(Extract)
· · · · · · ·

Introduction
The category of information that confers an unfair trading advantage has always been broader than the category of information that the law regulates as insider information. Classical insider trading prohibitions were designed to address the paradigm case: a corporate officer or their friend trades in company shares based on knowledge of an unannounced merger, earnings surprise, or regulatory outcome. The information is clearly non-public, obviously material, and directly sourced from inside the company. The doctrinal and enforcement frameworks built around this paradigm, including India’s SEBI (Prohibition of Insider Trading) Regulations 2015, the US securities fraud jurisprudence under Rule 10b-5, and comparable regimes across major markets, are coherent and reasonably effective for the cases they were designed to address.
Alternative data has fundamentally disrupted this paradigm. Satellite imagery of parking lots outside retail stores can provide daily, real-time indicators of foot traffic. Aggregated credit card transaction data from fintech platforms can reveal a company’s revenue trends weeks before quarterly results are announced. Web scraping of e-commerce pricing and inventory data can signal production and supply chain changes before they are publicly disclosed. Natural language processing of supplier job postings can reveal capital expenditure plans and research priorities before any regulatory disclosure is made. None of these data sources involves information obtained from inside the company. Each of them, individually and especially in combination, can create an informational advantage as powerful as any traditional insider tip. The question for securities regulators is whether existing insider trading law captures this new category of information advantage, and if not, what regulatory tools are appropriate.
Legal Framework
The SEBI (Prohibition of Insider Trading) Regulations 2015 define the universe of regulated information through the concept of “unpublished price sensitive information,” or UPSI. Regulation 2(1)(n) defines UPSI as any information relating to a company or its securities, directly or indirectly, that is not generally available and which, upon becoming generally available, is likely to materially affect the price of the securities. The regulation provides an illustrative list of what constitutes UPSI: financial results, dividends, change in capital structure, mergers and acquisitions, changes in key management, material litigations, and changes in business plans.
The critical definitional features are: the information must “relate to” the company or its securities, must not be “generally available,” and must be likely to “materially affect the price” upon becoming generally available. The phrase “generally available” is defined in Regulation 2(1)(e) as information accessible to the public on a non-discriminatory basis. These definitions were crafted for an environment in which price-sensitive information was primarily held by company insiders and selectively disclosed to analysts, fund managers, or trading counterparties. They were not designed to address information assembled from independently observable public signals that, in aggregate, constitute an informationally equivalent position to traditional inside information.
The mosaic theory, well-developed in US securities jurisprudence, holds that an analyst who assembles a picture of a company’s prospects from legitimately obtained public information does not violate insider trading law even if the resulting analysis would be highly price-sensitive if disclosed. The theory is premised on the idea that the competitive advantage of better analysis of public information is socially desirable: it motivates investment in research, improves price discovery, and benefits all market participants through more efficient securities prices. SEBI’s framework does not explicitly address the mosaic theory, but the general available information concept is broadly consistent with it.
The problem arises at the boundary between public information and alternative data. Satellite imagery is commercially obtained from a satellite operator. Credit card transaction data is obtained from fintech platforms that aggregate with user consent. Web scraping collects publicly accessible webpage data. None of these sources involve information stolen from the company or obtained through breach of a fiduciary duty. Yet the output, when processed through sophisticated analytical tools, may be functionally equivalent to having access to the company’s management information system in real time.

· · · · · · ·

(Given data)
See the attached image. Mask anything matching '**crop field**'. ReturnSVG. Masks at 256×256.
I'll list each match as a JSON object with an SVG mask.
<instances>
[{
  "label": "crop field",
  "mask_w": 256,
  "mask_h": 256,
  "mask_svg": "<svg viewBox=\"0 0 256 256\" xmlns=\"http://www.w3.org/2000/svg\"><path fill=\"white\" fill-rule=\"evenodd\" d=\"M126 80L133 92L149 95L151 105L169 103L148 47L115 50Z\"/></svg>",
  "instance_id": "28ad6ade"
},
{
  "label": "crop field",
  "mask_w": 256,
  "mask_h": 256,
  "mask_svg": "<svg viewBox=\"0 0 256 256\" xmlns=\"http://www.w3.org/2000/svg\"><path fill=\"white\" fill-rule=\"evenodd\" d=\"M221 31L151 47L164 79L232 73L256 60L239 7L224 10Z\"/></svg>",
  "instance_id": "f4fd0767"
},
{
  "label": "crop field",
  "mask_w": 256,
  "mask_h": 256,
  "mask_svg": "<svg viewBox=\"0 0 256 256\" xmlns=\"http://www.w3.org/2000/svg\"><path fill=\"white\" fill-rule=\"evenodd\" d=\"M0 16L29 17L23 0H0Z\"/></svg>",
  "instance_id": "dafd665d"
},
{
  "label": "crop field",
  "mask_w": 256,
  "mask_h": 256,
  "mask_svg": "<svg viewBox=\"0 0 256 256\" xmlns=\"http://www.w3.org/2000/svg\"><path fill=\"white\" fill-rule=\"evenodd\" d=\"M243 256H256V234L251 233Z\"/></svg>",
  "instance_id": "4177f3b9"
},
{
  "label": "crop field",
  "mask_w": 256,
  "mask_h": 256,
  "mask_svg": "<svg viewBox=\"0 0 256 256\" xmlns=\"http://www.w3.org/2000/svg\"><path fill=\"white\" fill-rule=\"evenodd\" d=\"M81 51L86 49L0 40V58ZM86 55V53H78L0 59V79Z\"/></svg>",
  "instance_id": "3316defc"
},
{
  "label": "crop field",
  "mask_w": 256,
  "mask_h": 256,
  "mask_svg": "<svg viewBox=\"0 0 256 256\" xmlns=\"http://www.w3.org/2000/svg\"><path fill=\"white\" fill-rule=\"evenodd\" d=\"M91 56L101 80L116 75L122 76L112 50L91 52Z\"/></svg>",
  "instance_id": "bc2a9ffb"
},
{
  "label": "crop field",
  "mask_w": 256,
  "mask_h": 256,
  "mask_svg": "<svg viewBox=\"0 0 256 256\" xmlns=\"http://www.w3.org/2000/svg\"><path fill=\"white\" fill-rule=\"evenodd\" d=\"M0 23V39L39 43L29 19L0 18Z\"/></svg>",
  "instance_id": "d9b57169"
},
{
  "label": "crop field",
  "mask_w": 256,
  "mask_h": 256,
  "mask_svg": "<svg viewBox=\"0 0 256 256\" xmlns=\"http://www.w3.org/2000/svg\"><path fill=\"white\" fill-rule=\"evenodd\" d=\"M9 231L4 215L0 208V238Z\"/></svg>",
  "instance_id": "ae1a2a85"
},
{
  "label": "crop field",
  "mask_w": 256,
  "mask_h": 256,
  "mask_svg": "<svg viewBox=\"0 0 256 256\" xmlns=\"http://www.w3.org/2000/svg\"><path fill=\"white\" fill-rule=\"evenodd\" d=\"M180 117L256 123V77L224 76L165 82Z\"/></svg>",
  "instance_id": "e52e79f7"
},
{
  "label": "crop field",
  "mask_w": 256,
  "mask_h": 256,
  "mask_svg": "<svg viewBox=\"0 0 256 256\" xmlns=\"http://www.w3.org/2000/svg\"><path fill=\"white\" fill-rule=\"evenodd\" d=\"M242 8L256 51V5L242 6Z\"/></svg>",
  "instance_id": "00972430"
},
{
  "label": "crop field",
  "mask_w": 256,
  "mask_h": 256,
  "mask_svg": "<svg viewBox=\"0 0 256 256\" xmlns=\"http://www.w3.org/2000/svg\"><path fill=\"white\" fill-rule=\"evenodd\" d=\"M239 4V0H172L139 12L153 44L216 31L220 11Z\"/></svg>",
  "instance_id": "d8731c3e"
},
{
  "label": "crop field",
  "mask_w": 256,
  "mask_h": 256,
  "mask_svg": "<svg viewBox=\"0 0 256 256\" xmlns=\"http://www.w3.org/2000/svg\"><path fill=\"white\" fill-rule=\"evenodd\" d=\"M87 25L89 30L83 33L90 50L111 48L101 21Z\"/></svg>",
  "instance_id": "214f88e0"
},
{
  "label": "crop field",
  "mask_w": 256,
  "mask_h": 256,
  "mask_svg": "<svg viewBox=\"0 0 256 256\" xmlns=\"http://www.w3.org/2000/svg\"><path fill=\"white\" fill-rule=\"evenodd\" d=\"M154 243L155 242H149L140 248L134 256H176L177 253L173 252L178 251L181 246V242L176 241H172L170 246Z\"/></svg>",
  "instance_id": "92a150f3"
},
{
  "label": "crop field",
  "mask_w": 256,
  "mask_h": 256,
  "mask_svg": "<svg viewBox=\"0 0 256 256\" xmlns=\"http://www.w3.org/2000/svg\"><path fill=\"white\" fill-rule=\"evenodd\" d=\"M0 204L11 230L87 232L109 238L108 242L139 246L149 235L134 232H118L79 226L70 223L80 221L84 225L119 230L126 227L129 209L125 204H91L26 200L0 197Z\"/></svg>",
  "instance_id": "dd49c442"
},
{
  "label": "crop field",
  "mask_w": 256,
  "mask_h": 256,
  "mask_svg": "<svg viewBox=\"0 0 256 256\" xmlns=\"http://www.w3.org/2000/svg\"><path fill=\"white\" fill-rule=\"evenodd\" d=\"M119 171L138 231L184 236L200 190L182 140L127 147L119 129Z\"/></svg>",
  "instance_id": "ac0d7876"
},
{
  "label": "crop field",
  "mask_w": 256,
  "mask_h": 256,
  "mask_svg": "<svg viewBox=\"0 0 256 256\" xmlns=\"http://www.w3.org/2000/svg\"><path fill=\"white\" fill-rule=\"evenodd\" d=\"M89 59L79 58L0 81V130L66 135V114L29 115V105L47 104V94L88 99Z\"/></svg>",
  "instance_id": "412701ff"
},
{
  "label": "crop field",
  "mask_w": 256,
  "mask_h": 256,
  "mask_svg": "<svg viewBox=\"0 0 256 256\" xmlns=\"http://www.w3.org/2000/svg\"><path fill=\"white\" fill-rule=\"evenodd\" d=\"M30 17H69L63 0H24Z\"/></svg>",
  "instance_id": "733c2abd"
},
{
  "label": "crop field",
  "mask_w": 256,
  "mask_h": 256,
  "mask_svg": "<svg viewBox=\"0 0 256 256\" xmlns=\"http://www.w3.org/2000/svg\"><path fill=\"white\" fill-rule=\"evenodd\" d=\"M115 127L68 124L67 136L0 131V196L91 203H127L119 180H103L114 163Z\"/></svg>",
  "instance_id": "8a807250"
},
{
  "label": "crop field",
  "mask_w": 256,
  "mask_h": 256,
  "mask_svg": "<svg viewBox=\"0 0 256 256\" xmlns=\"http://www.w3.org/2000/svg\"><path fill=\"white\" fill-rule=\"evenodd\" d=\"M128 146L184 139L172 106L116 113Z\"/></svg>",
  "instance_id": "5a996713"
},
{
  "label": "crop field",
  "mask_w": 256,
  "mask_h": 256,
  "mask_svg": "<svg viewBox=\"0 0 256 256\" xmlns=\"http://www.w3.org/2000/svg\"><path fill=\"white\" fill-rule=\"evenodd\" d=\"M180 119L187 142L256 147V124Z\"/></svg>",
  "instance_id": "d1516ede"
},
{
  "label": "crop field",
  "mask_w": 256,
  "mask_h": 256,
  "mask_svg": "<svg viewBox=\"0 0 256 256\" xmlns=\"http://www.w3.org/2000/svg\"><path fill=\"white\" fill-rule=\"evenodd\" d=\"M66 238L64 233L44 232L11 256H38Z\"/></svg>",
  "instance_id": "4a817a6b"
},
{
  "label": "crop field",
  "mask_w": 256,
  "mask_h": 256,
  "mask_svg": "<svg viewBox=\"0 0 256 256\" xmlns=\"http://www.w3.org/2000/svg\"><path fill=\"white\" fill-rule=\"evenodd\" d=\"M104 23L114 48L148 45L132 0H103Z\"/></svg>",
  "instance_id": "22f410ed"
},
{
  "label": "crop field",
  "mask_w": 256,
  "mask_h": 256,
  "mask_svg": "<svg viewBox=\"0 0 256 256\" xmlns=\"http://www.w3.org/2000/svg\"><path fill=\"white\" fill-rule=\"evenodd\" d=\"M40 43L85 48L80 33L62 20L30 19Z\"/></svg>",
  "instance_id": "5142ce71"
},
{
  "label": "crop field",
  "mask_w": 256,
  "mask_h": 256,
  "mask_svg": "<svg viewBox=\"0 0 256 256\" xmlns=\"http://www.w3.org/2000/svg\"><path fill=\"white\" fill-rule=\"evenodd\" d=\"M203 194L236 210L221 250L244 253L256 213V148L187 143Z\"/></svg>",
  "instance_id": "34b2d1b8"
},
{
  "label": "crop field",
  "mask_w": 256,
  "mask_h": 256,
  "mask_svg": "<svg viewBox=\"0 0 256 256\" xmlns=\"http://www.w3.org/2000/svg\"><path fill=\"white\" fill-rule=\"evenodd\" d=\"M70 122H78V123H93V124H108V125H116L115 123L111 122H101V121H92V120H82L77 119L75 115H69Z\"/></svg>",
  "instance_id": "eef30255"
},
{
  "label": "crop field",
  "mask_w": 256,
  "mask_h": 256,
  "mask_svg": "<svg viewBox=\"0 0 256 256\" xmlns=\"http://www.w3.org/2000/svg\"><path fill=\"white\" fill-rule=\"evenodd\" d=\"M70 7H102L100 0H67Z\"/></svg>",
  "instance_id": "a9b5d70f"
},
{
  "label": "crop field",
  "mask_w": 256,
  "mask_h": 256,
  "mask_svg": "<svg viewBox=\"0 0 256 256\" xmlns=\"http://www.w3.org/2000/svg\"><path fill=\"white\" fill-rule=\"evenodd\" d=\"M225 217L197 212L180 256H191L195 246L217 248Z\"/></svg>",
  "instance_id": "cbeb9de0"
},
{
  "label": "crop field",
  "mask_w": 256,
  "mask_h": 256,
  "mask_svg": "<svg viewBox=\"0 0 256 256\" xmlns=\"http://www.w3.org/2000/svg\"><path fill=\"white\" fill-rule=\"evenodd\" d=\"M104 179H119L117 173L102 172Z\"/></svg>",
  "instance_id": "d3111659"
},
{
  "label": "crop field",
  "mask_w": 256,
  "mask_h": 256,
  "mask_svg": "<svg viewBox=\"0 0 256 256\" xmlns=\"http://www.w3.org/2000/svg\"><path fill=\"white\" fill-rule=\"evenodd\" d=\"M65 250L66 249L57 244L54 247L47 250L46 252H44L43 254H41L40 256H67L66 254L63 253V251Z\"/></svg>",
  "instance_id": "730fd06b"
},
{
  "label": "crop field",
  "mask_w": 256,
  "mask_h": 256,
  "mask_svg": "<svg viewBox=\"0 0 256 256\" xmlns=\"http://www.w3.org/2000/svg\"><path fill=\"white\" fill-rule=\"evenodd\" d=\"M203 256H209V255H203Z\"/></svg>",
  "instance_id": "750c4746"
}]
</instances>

· · · · · · ·

(Exercises to complete)
1 – In the essay on alternative data and insider trading, which provision defines the phrase "generally available"?
2 – Echo the records line for line. Begin at their first line and stop after the line that contains "31L151 47L164 79L232".
The text and the records were taken from unrelated sources.

(Exercise responses)
1 – Regulation 2(1)(e)

2 –
See the attached image. Mask anything matching '**crop field**'. ReturnSVG. Masks at 256×256.
I'll list each match as a JSON object with an SVG mask.
<instances>
[{
  "label": "crop field",
  "mask_w": 256,
  "mask_h": 256,
  "mask_svg": "<svg viewBox=\"0 0 256 256\" xmlns=\"http://www.w3.org/2000/svg\"><path fill=\"white\" fill-rule=\"evenodd\" d=\"M126 80L133 92L149 95L151 105L169 103L148 47L115 50Z\"/></svg>",
  "instance_id": "28ad6ade"
},
{
  "label": "crop field",
  "mask_w": 256,
  "mask_h": 256,
  "mask_svg": "<svg viewBox=\"0 0 256 256\" xmlns=\"http://www.w3.org/2000/svg\"><path fill=\"white\" fill-rule=\"evenodd\" d=\"M221 31L151 47L164 79L232 73L256 60L239 7L224 10Z\"/></svg>",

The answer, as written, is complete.